The cause of this poor and deteriorating latter stage performance of a reservoir is the result of adverse gas-water phase behavior. Traditionally, the handling and processing of gas and its attendant fluids commences at the immediate wellhead delivery while little or no attention is directed to processing the gas prior to this point in the process. However, a great deal of physical transition occurs from the reservoir extremity, to near well-bore, to entry at down-hole perforations and ultimately through the tubular train to the surface wellhead. Behavioral effects are extremely damaging to production as gas approaches near well-bore. In particular, as gas approaches near well-bore, pressure-temperature reduction is severe causing the deposition of phase-water that is fresh in nature. Though phase-water deposited in this region may initially appear minute (for example, a few gallons per day) to an operator, over a prolonged period of time, the entire well-bore vicinity becomes re-saturated. For example, a reservoir with an initial water-saturation of 17% may re-saturate to a level of 80% in the near well-bore vicinity. The result of this re-saturation severely affects gas-to-water permeability (Kg/Kw) and restricts the rate of natural gas flow, proportionally. When gas enters the well-bore and vertical production tubular train on its way to the surface, a pressure-temperature drop occurs resulting in condensate water deposition. This condition will occur within the vertical flow train when minimum gas flow rates are not met for the existing tubular geometry.
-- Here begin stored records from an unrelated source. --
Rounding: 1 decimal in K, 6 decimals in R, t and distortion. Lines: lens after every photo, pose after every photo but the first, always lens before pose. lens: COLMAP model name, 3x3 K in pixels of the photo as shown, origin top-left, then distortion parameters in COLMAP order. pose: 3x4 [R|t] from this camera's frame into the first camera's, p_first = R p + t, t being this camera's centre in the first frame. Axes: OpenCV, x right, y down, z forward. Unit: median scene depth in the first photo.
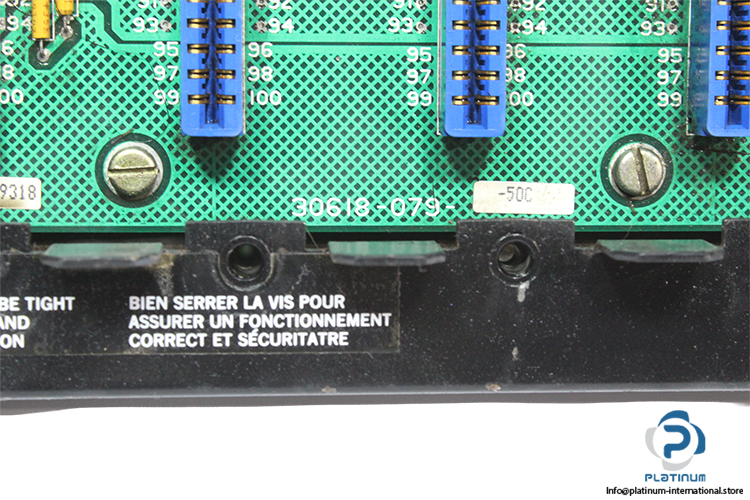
lens RADIAL K [[1854.0, 0, 375.0], [0, 1854.0, 250.1], [0, 0, 1]] dist [-0.126409, 0.000000]
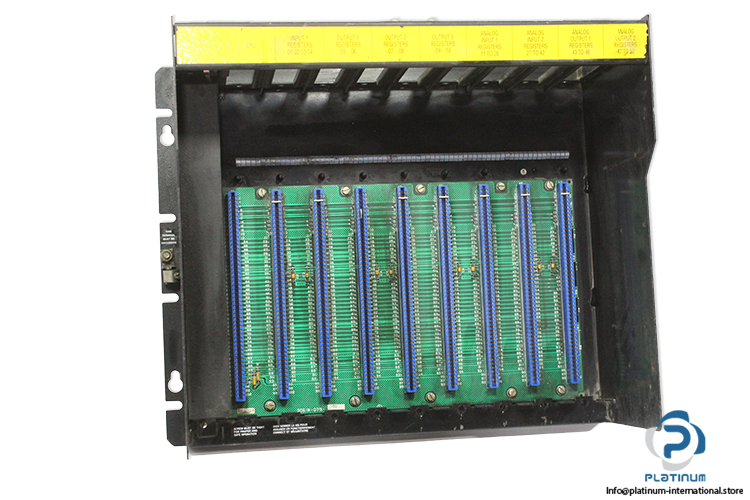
lens RADIAL K [[1285.2, 0, 374.8], [0, 1285.2, 250.3], [0, 0, 1]] dist [0.058177, 0.000000]
pose [[0.995596, -0.044961, 0.082267, -0.114405], [0.059427, 0.981341, -0.182861, 0.243939], [-0.072510, 0.186944, 0.979691, -3.182332]]
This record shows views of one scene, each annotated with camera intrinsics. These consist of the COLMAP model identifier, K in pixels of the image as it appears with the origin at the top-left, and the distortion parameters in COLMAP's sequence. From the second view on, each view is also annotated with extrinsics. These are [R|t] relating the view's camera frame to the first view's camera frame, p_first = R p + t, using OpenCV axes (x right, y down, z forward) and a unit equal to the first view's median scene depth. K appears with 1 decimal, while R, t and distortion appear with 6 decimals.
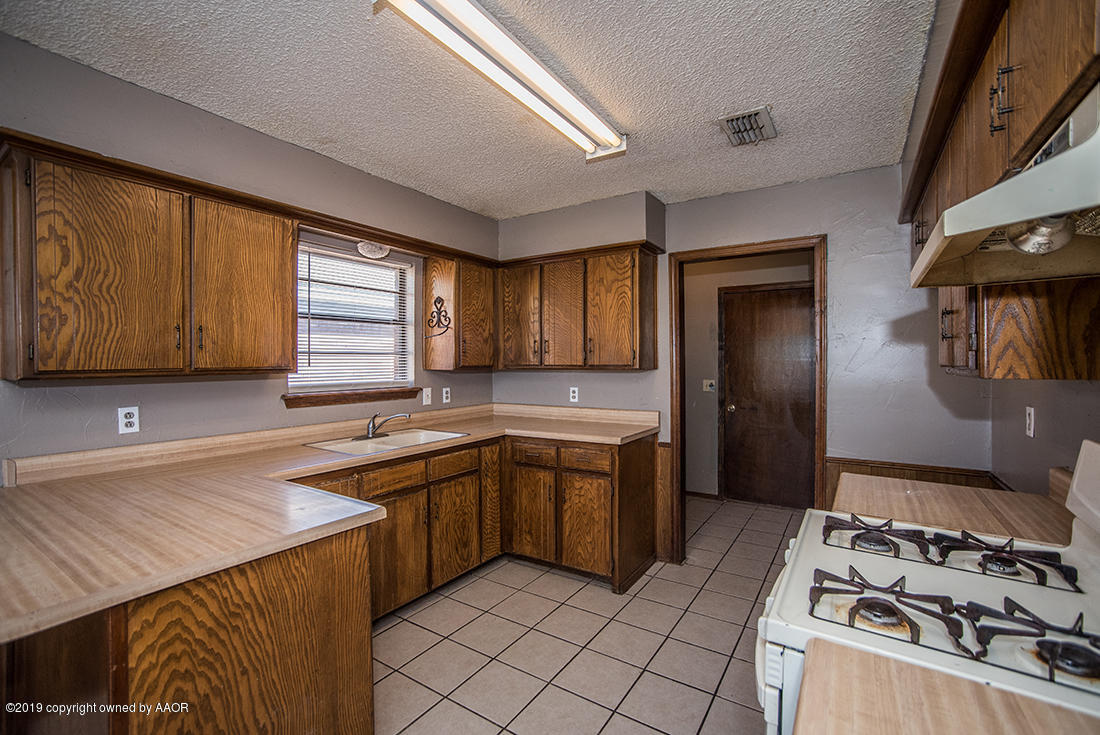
lens RADIAL K [[468.3, 0, 555.6], [0, 468.3, 367.4], [0, 0, 1]] dist [-0.018762, 0.000156]
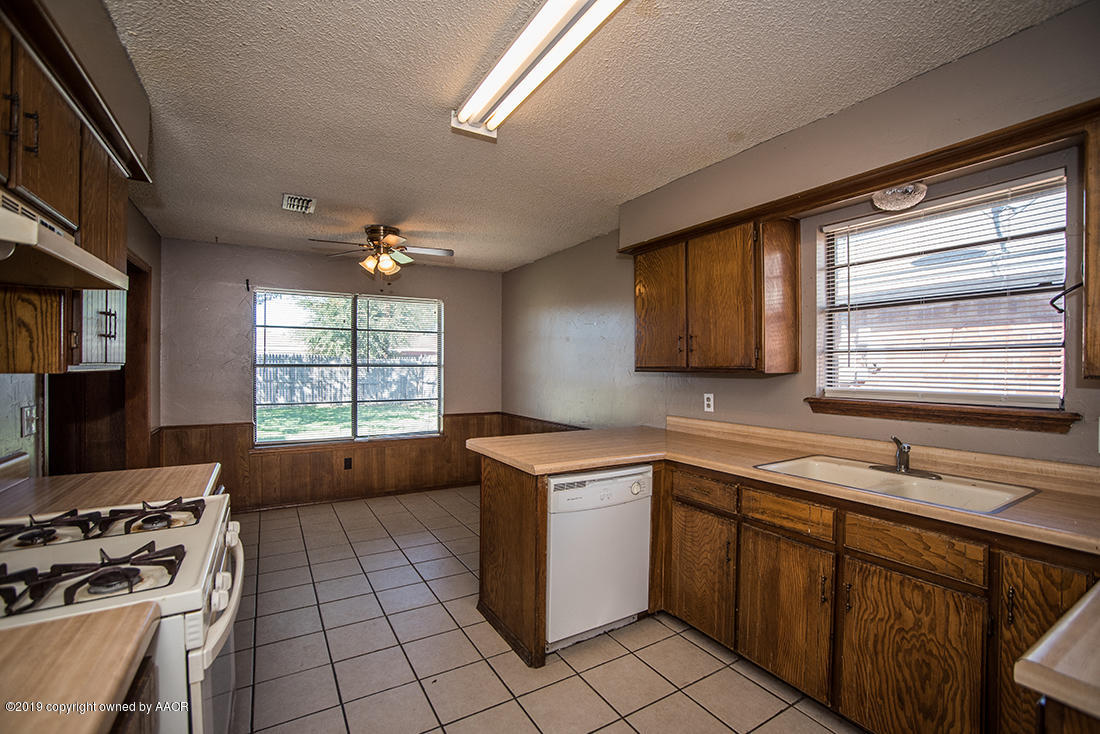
lens RADIAL K [[489.0, 0, 539.2], [0, 489.0, 366.7], [0, 0, 1]] dist [-0.028891, 0.005106]
pose [[-0.452539, 0.006652, -0.891720, 0.497466], [-0.006883, 0.999916, 0.010951, -0.008779], [0.891718, 0.011093, -0.452455, 0.891554]]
Because only a few gallons of water are deposited per day in this region, at this stage, a production problem is unrecognized.
Natural gas production problems are recognized only when fluid loading becomes critical enough to disrupt performance and gas production rate of the reservoir. That is, this critical fluid loading point is reached when the pressure and gas rate have diminished to minimum mist-flow rate conditions of a mature well and the water cannot successfully be lifted. Typically, an operator must mechanically lift the fluid in an attempt to maintain natural gas production.
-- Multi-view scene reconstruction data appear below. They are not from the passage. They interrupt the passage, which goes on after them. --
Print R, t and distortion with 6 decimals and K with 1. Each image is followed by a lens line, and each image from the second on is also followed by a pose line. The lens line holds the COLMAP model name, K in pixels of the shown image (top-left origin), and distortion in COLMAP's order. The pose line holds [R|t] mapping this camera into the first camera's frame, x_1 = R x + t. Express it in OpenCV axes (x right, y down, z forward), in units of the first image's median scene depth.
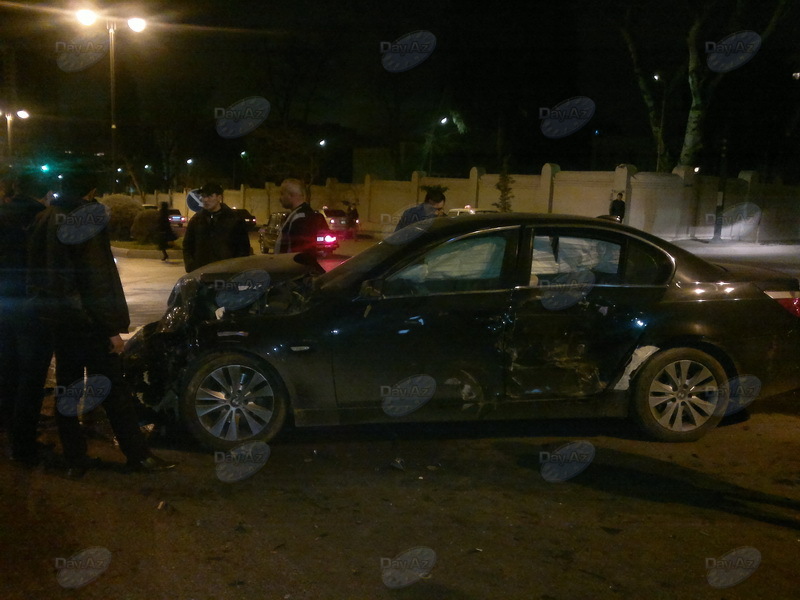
lens RADIAL K [[748.8, 0, 398.3], [0, 748.8, 301.8], [0, 0, 1]] dist [-0.018638, 0.000000]
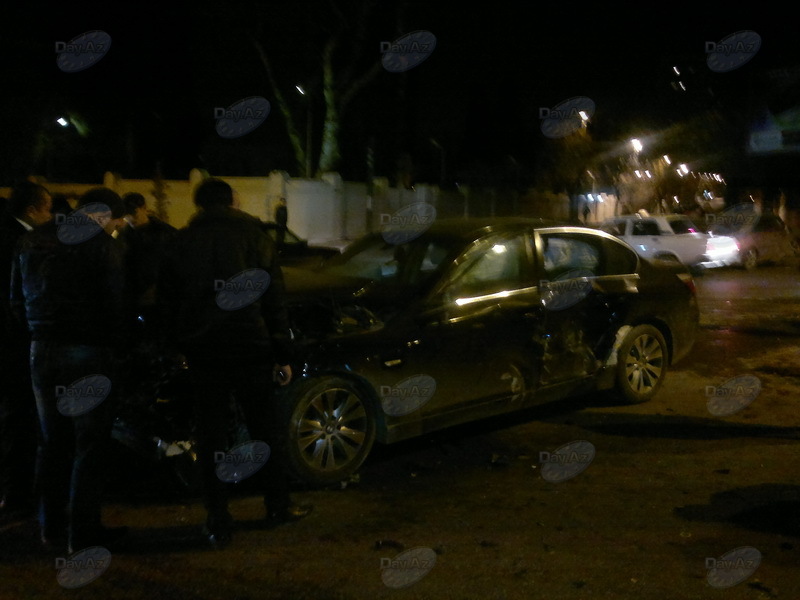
lens RADIAL K [[748.8, 0, 402.7], [0, 748.8, 296.9], [0, 0, 1]] dist [-0.018638, 0.000000]
pose [[0.854190, -0.077635, 0.514132, -0.568186], [0.084403, 0.996379, 0.010227, -0.029600], [-0.513064, 0.034658, 0.857650, 0.140966]]
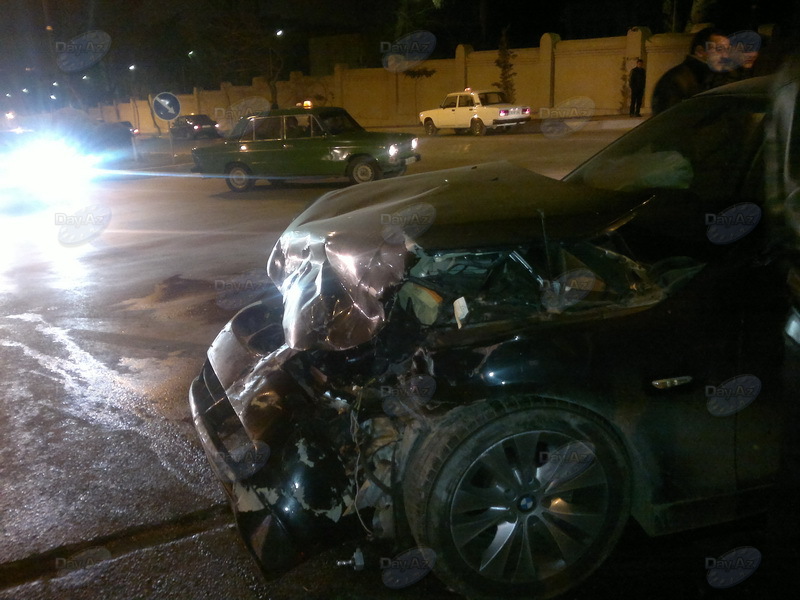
lens RADIAL K [[748.8, 0, 402.8], [0, 748.8, 294.6], [0, 0, 1]] dist [-0.018638, 0.000000]
pose [[0.994448, -0.094165, 0.046975, -0.285030], [0.087219, 0.987307, 0.132730, -0.058798], [-0.058877, -0.127896, 0.990038, 0.526200]]
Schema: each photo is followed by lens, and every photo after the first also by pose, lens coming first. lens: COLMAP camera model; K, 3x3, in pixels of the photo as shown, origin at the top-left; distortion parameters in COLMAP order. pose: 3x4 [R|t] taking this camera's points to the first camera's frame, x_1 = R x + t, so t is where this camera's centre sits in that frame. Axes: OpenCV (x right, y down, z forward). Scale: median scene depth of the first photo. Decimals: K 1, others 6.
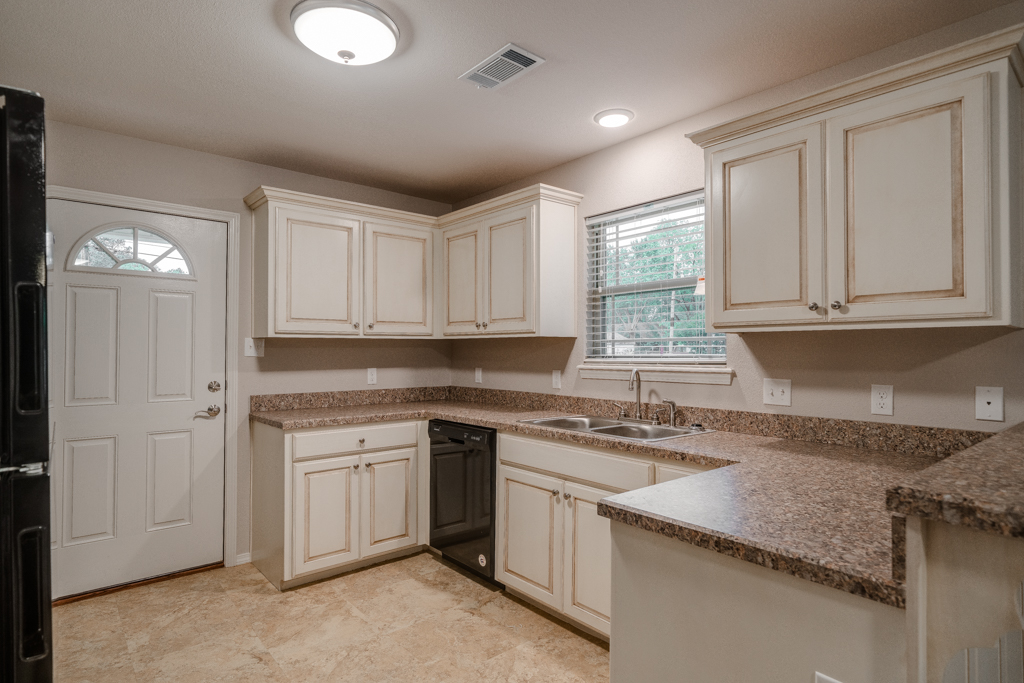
lens RADIAL K [[544.0, 0, 504.9], [0, 544.0, 341.4], [0, 0, 1]] dist [0.004260, 0.000895]
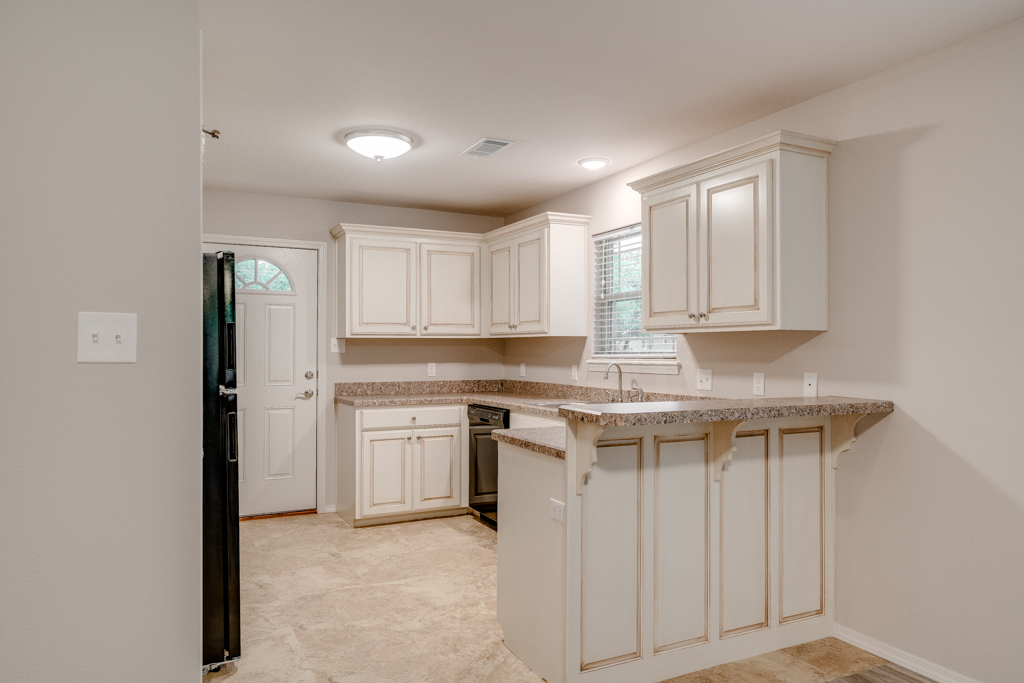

Other methods of increasing gas well production by dry gas injection have been suggested where dry gas is injected into the formation to force the water into the formation a distance and to dry out the immediate well bore. However, after a period of time, the water will slowly bleed back into the vicinity of the well bore. These previous methods require high volumes of work gas availability which is not available to most low pressure, low volume gas wells.
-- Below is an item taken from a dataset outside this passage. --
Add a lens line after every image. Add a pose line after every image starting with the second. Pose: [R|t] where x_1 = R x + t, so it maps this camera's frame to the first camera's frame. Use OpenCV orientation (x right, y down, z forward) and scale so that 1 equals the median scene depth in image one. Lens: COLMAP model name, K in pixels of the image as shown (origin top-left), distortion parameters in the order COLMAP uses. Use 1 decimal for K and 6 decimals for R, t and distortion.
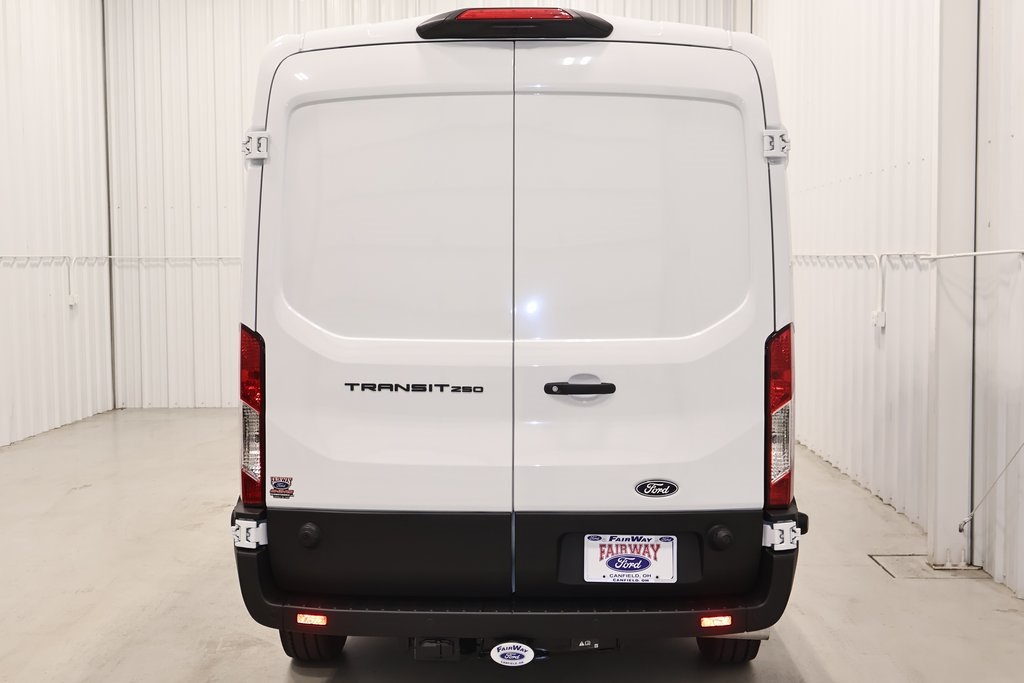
lens RADIAL K [[1260.8, 0, 512.0], [0, 1260.8, 341.5], [0, 0, 1]] dist [-0.005479, 0.004714]
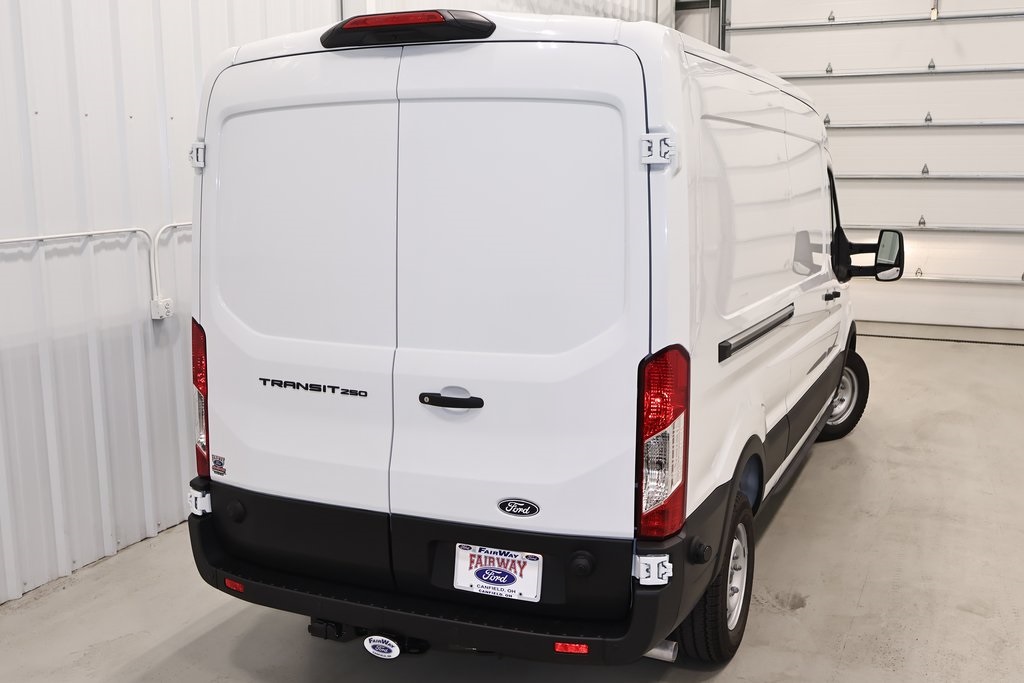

To this end, a method is needed to reverse the adverse effect of fluid loading by utilizing the relationship of water-gas phase behavior in order to increase overall natural gas production of a gas well whereby condensate water is substantially removed from the flow train. Within this water-phase gas behavior relationship, pressure, temperature, and water-content (expressed as pounds/million cubic feet (#/MMCF)) are factors. Clearly, adjustments or manipulations to pressure and temperature profiles are extremely difficult, if not economically unsound; however, water-content control is feasible. It is to the aforementioned problems to which the present invention is directed.